Just saw the press screening for the Sundance hit, Cyrus. I’m kinda blown away. The character of Cyrus is played by the force of nature named Jonah Hill of Superbad fame. Jonah is maturing into one of the solid actors of our generation.

Jonah’s comedic timing has the intelligence, depth, and brilliance of a young Belushi… capable of mastering roles with dark underbellies.

What can I say about John Reilly except he’s so so damn lovable in this film… raw, embarrassing, courageous, and honest… the type of “awkward” you fall in love with. John plays his character with such a perfect balance of depression, humor, and neurosis, that you’re reminded why he has such a solid foothold in this industry.
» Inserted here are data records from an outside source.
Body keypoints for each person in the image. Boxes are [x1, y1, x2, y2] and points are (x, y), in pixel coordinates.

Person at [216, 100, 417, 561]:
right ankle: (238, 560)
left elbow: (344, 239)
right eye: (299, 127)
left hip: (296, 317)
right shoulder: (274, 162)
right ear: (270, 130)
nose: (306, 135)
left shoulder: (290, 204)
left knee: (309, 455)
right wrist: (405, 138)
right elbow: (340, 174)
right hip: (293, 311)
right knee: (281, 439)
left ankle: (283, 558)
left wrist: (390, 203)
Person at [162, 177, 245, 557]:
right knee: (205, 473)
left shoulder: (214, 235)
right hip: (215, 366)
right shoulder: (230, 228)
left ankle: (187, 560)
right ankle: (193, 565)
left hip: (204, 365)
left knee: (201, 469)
He’s always a treat to take a ride with. Unique in so many ways, Cyrus exceeds the obvious cookie-cutter attempts of making an indie hit, and instead brings with it some individual soul.

cyrus1

cyrus2

Prepare to see some professional improvising as well. The video below is an example of the comfort zone between John and Jonah during a casual interview.
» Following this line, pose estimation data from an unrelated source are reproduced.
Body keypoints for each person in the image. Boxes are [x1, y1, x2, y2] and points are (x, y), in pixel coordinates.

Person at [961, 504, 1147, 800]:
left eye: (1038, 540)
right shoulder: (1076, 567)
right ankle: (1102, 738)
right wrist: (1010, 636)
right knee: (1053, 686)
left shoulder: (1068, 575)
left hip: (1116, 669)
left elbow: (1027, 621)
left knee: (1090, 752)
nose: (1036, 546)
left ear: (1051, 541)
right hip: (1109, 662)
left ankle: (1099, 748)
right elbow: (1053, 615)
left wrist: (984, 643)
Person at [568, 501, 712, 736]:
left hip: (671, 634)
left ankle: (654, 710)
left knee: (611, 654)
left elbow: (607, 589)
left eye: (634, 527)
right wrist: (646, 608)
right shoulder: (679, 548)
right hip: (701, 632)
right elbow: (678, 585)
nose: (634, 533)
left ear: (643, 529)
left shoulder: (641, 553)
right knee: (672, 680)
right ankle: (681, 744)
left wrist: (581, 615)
Watching these two bounce of eachother is like watching comedy ballet. It’s an exercise in watching the “new guard” bouncing off the “old guard”, fueling and feeding each other’s performances. Add Marisa Tomei into the mix and now you have a grand symphony of human expressions between 3 characters longing for love — possessive stares, mistrustful movements, and apprehensive behavior.

cyrus3

Marisa is enchanting as she falls for John’s character… she is the pillar in this film. It’s hard for me to say this is her best performance because Marisa basically ACES every role handed to her. She plays Molly as sensual, warm, weak, conflicted, loving, captivating, and nurturing — a bag of mixed emotions that gives her the complexity of a lonely spirit ready to face her demons. Marisa is the textbook example of why American actresses should not Botox their faces and instead grace us with their beauty, strength, and vulnerabilities, exhibiting every painful detail and emotional range of a real woman. We thank Marisa for being herself, and embracing the craft in her own way. I believe she will have her day in the sun, similar to how Jeff Bridges has only recently been recognized for such a large body of work compiled over a long career. Add this performance under her belt as another gem in her film history.

The script itself is smart, weaving various characters into the mix, including ex-lovers and current partners. The character development is realistic, and not too overstated… just simple hints of their past which colors all their baggage and informs us of their present day reactions to falling inlove — passion, fear, attachment, and all the anxiety that comes with it.

Above all, let’s not forget the directors, the brothers Duplass who pulled the performances out of all these actors and stirred the pot of emotions in each. It’s a big leap from their first Sundance hit Puffy Chair. Pay attention to the Duplass brothers.

As you can tell, I’m betting on this little film. In select theaters July 9, 2010.